How To Build Resiliency While Working From Home

How To Build Resiliency While Working From Home

Most of us have been working from home for over three months, and have seen the positives to it such as: scheduling at any time and saving the time and effort for commuting to and fro from work. We do, however, also know that working from home can be isolating. It is important to build resilience during these times of uncertainty and stress.

Here are ways to foster some spirit in your personal life and career as you work remotely.

Find a mentor You don’t have to do this alone, Research shows one-on-one mentoring increases resilience at work. Check in with your mentor or supervisors often for both short-term and future goals. Career conversations are important if you want to improve, and want a sense of progress that boosts your satisfaction and motivation. If these goals seem impractical to you, then think about what you want to achieve in the meanwhile, and enlist your mentor to help you do that.

Slow down and don’t “panic work” High performers have seen the tendency to work their way out of hard times. Yes, this does feel like a good short-term solution, but it’s not sustainable. It can lead anyone to burn out.
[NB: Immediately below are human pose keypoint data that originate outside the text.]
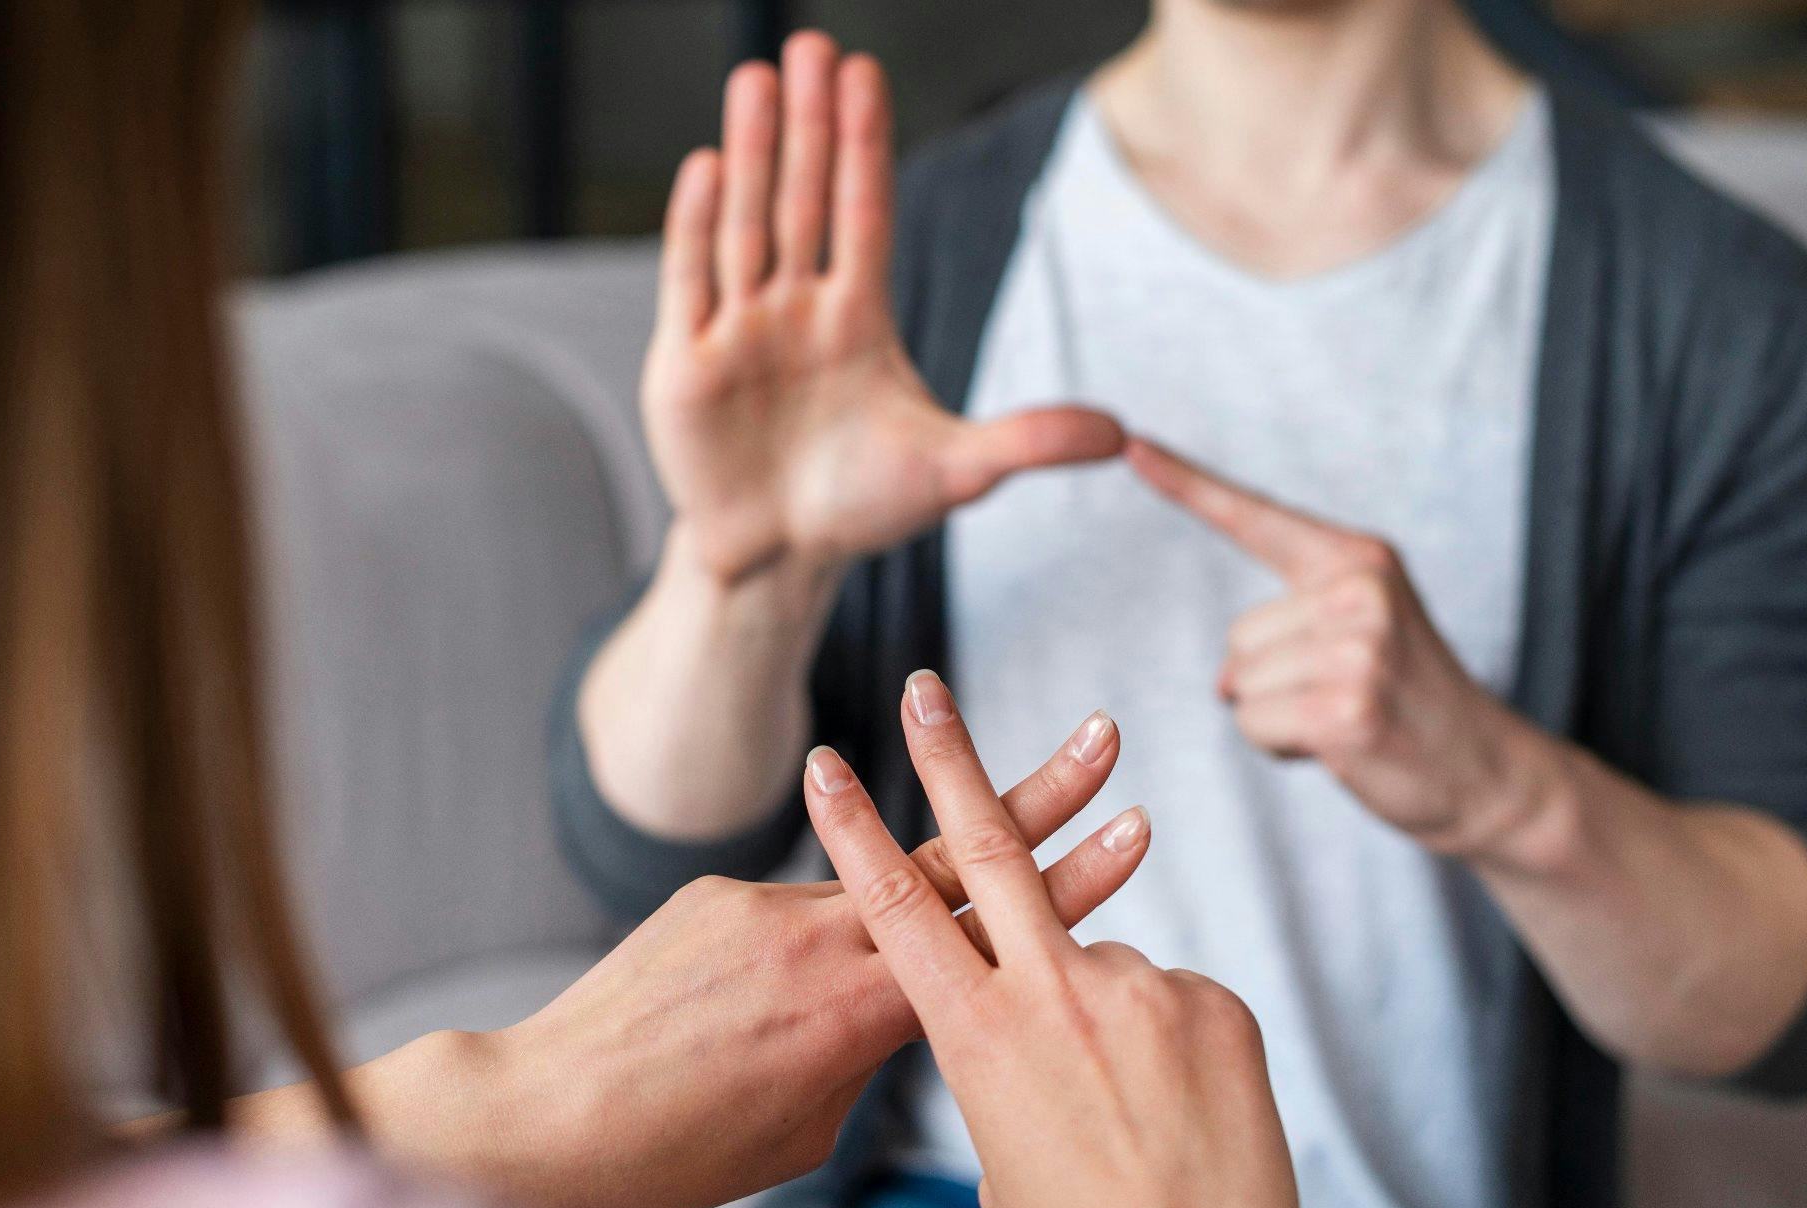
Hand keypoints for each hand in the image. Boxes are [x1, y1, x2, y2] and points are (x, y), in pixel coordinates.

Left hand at [416, 707, 1148, 1207]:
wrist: (547, 1114)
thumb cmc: (679, 1150)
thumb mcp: (808, 1126)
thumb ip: (868, 1047)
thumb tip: (892, 1004)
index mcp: (860, 1011)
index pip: (992, 933)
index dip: (1072, 880)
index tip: (1133, 830)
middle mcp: (821, 939)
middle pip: (956, 858)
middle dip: (1037, 796)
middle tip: (1101, 738)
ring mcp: (764, 905)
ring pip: (865, 884)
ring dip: (896, 890)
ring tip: (866, 942)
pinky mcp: (715, 892)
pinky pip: (786, 908)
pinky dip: (791, 947)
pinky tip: (740, 1000)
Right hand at [643, 32, 1121, 581]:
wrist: (777, 557)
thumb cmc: (861, 505)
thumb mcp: (955, 471)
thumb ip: (1028, 442)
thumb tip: (1122, 432)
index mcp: (859, 317)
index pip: (865, 213)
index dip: (865, 145)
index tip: (865, 73)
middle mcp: (797, 308)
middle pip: (804, 200)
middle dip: (809, 124)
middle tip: (811, 45)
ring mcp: (738, 329)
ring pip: (748, 224)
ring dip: (752, 153)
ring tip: (757, 77)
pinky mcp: (684, 362)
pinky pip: (690, 282)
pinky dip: (697, 227)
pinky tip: (708, 165)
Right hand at [806, 670, 1309, 1207]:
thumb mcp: (1005, 1164)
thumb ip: (1003, 1068)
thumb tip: (1027, 1031)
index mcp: (977, 1041)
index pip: (895, 910)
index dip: (854, 832)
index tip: (827, 766)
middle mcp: (1054, 995)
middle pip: (986, 848)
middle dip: (949, 758)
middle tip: (927, 689)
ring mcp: (1141, 991)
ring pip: (1098, 962)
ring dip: (1099, 1018)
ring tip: (1127, 1116)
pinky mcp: (1215, 1002)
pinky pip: (1169, 999)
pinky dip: (1162, 1045)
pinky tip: (1176, 1116)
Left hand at [1127, 437, 1545, 860]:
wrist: (1489, 771)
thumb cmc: (1410, 702)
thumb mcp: (1361, 632)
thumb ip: (1288, 626)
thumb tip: (1225, 679)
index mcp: (1359, 558)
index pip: (1255, 516)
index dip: (1186, 484)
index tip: (1131, 446)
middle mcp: (1359, 590)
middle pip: (1237, 636)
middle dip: (1273, 680)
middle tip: (1346, 695)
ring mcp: (1357, 648)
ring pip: (1240, 685)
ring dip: (1277, 716)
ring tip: (1346, 719)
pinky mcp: (1346, 707)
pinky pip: (1253, 723)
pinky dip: (1280, 746)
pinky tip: (1340, 747)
Ensure that you’re slowing down. Don’t forget to come up for air and focus on significant work that will produce accomplishments in the long run.

Take a long-term view In stressful times like these, one can get caught in the moment quickly and be unable to see the long-term possibilities. To achieve true resilience, it is important to look at it long-term and realize that this period won’t last forever. Re-evaluate long-term goals. Is the current role something you want to continue doing? Where do you see a skill gap? Do you see yourself making a career change in the future? Keeping a long-term view will boost optimism for the future and motivate you in the present.

Practice gratitude You need social support to improve your resilience. This means that you need a network of people you can rely on when things get too overwhelming. It can also mean that you have people on your side no matter what.

When you receive a positive email from your colleague or supervisor, don’t delete it. Spend some time with it. Read it and express gratitude for it. You can even create a separate folder for it which you can look back at any time.

It’s important to note that resilience can be built with perseverance or willpower, but sometimes it is more than that. Reaching out to people, even virtually, will allow you to get through difficult times, and lay the foundation for the next stages in your career.